INFORMATION GIVEN:
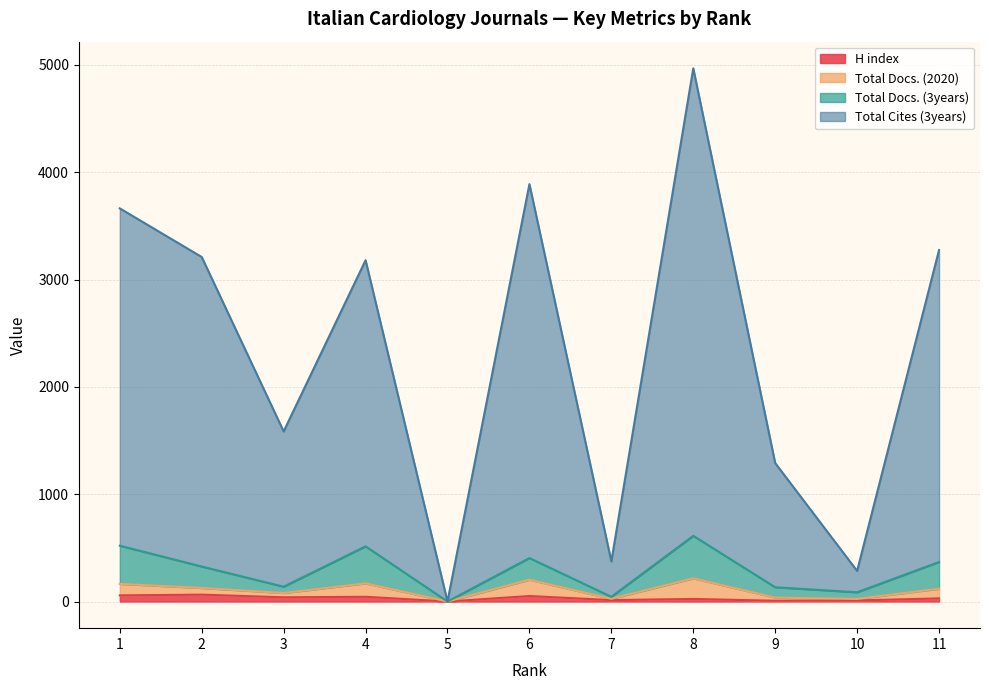

Which label corresponds to the smallest value in the chart?

5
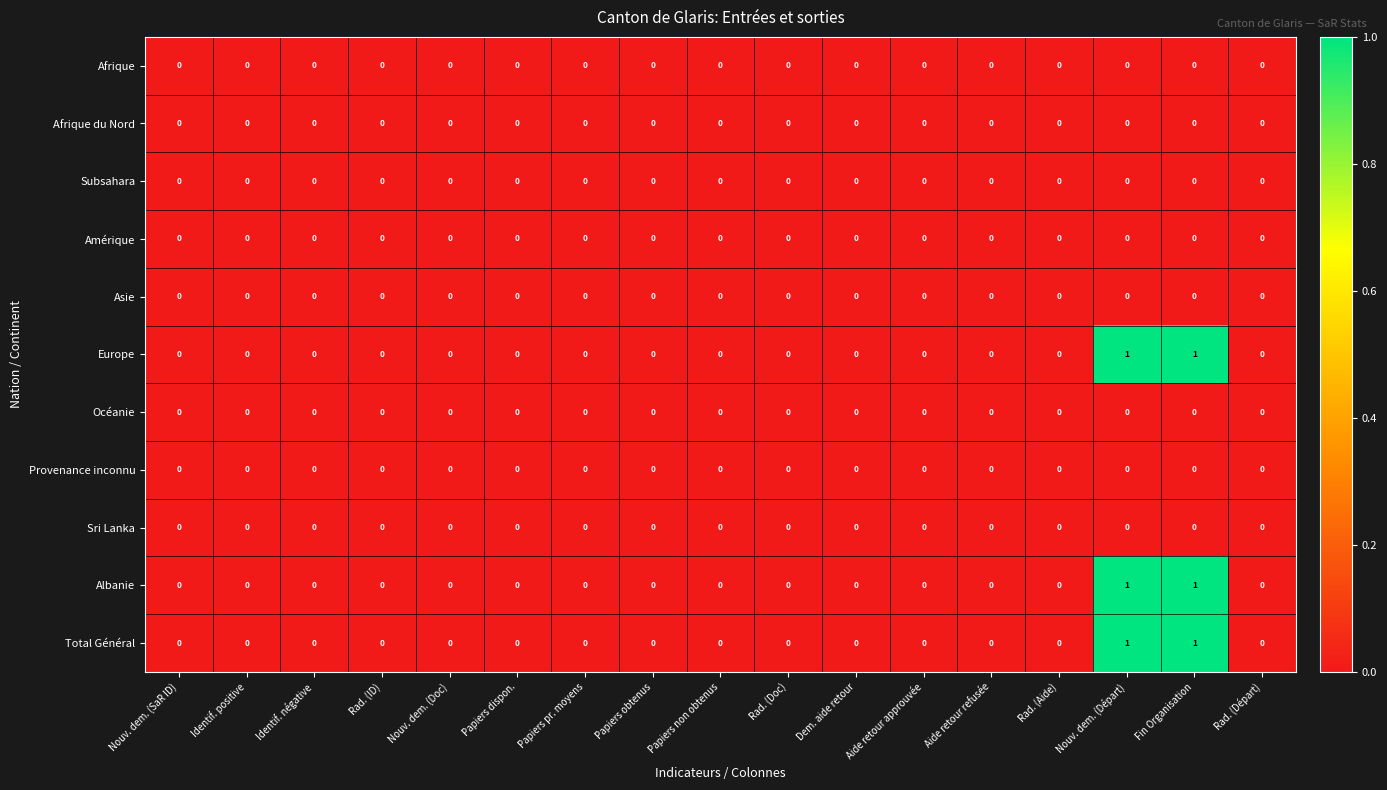

The value of Europe at Papiers non obtenus is 0. True or false?

True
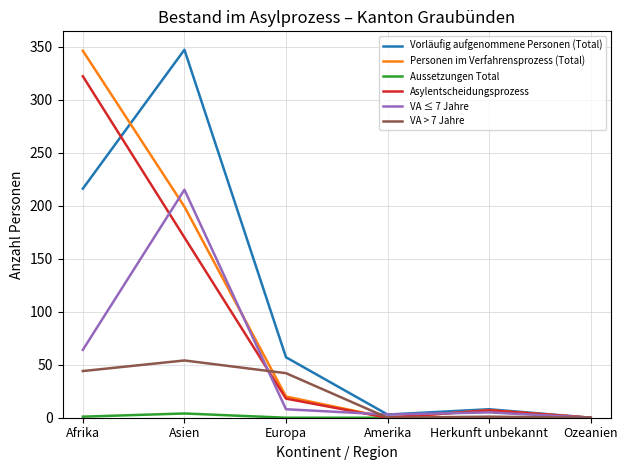

Count the number of data series in this chart.

6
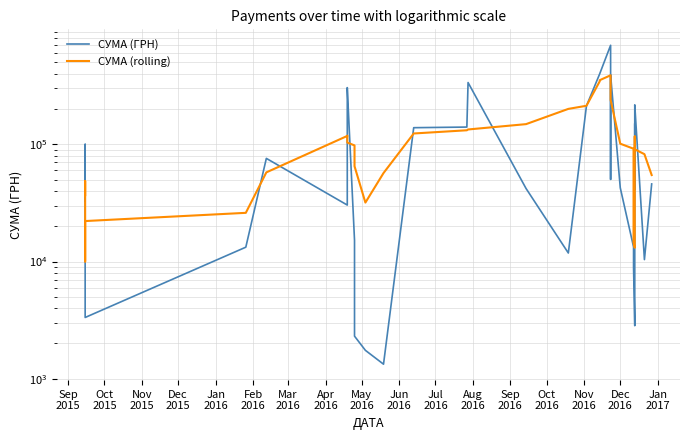

At how many categories does at least one series exceed 3083?

40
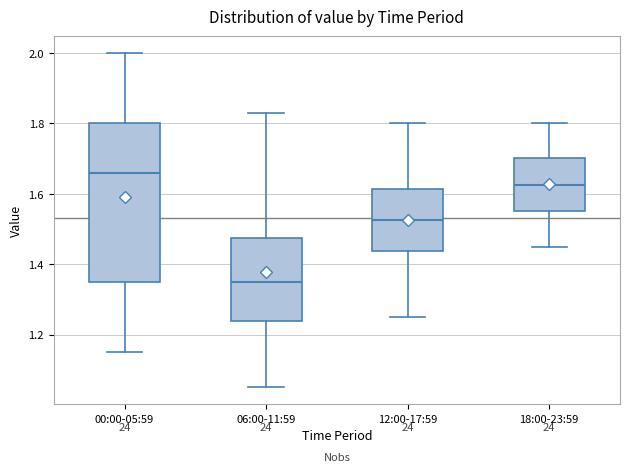

Reading left to right, read every box against the y-axis: the position of its median line, the range the box covers, and the ends of its whiskers. The values are not printed on the chart, so give them approximately, as read against the axis.

00:00-05:59: median 1.66, box 1.36 to 1.80, whiskers 1.16 to 2.00
06:00-11:59: median 1.36, box 1.24 to 1.48, whiskers 1.06 to 1.84
12:00-17:59: median 1.52, box 1.44 to 1.62, whiskers 1.26 to 1.80
18:00-23:59: median 1.62, box 1.56 to 1.70, whiskers 1.46 to 1.80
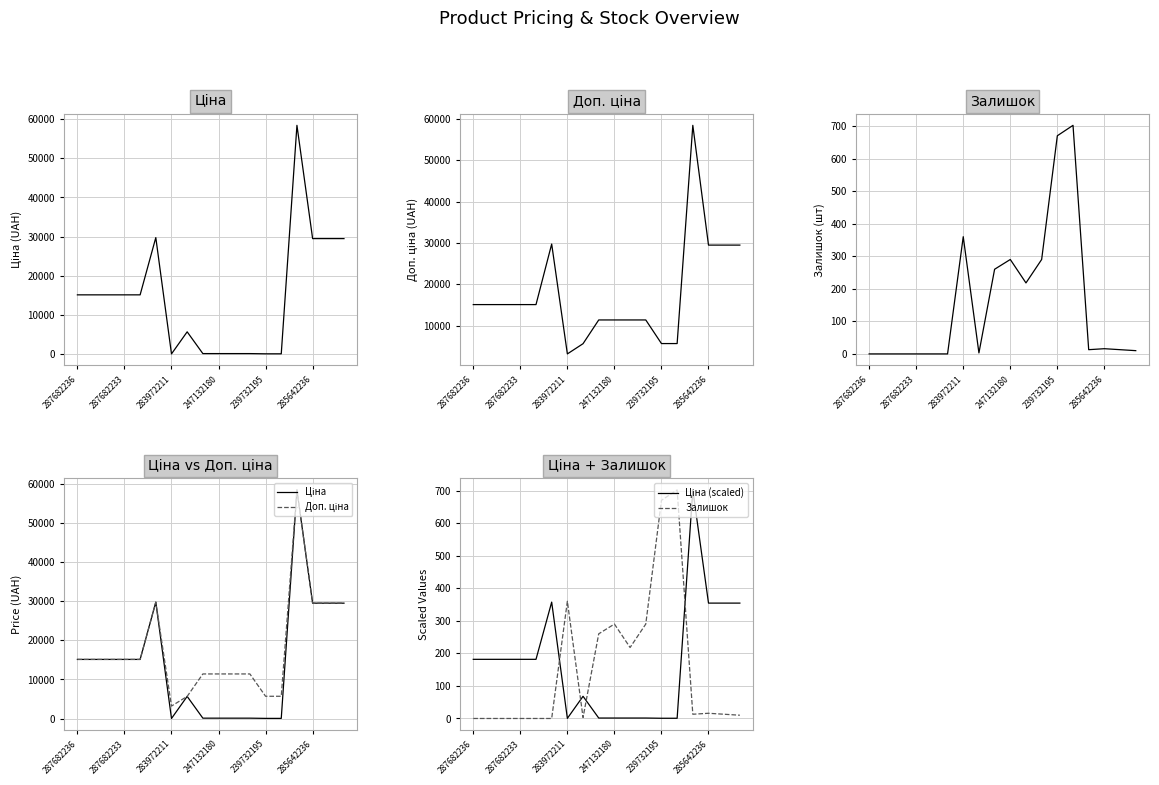

Rank the series at 239732195 from lowest to highest value.

Ціна (scaled), Ціна, Залишок, Доп. ціна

WORK ITEM: Can you write out all the rows above again, switching every "chart" to "graph" and keeping everything else the same? Leave the pictures out.

RESULT OF THIS TASK:
Which label corresponds to the smallest value in the graph?

5

The value of Europe at Papiers non obtenus is 0. True or false?

True

Count the number of data series in this graph.

6

At how many categories does at least one series exceed 3083?

40

Reading left to right, read every box against the y-axis: the position of its median line, the range the box covers, and the ends of its whiskers. The values are not printed on the graph, so give them approximately, as read against the axis.

00:00-05:59: median 1.66, box 1.36 to 1.80, whiskers 1.16 to 2.00
06:00-11:59: median 1.36, box 1.24 to 1.48, whiskers 1.06 to 1.84
12:00-17:59: median 1.52, box 1.44 to 1.62, whiskers 1.26 to 1.80
18:00-23:59: median 1.62, box 1.56 to 1.70, whiskers 1.46 to 1.80

Rank the series at 239732195 from lowest to highest value.

Ціна (scaled), Ціна, Залишок, Доп. ціна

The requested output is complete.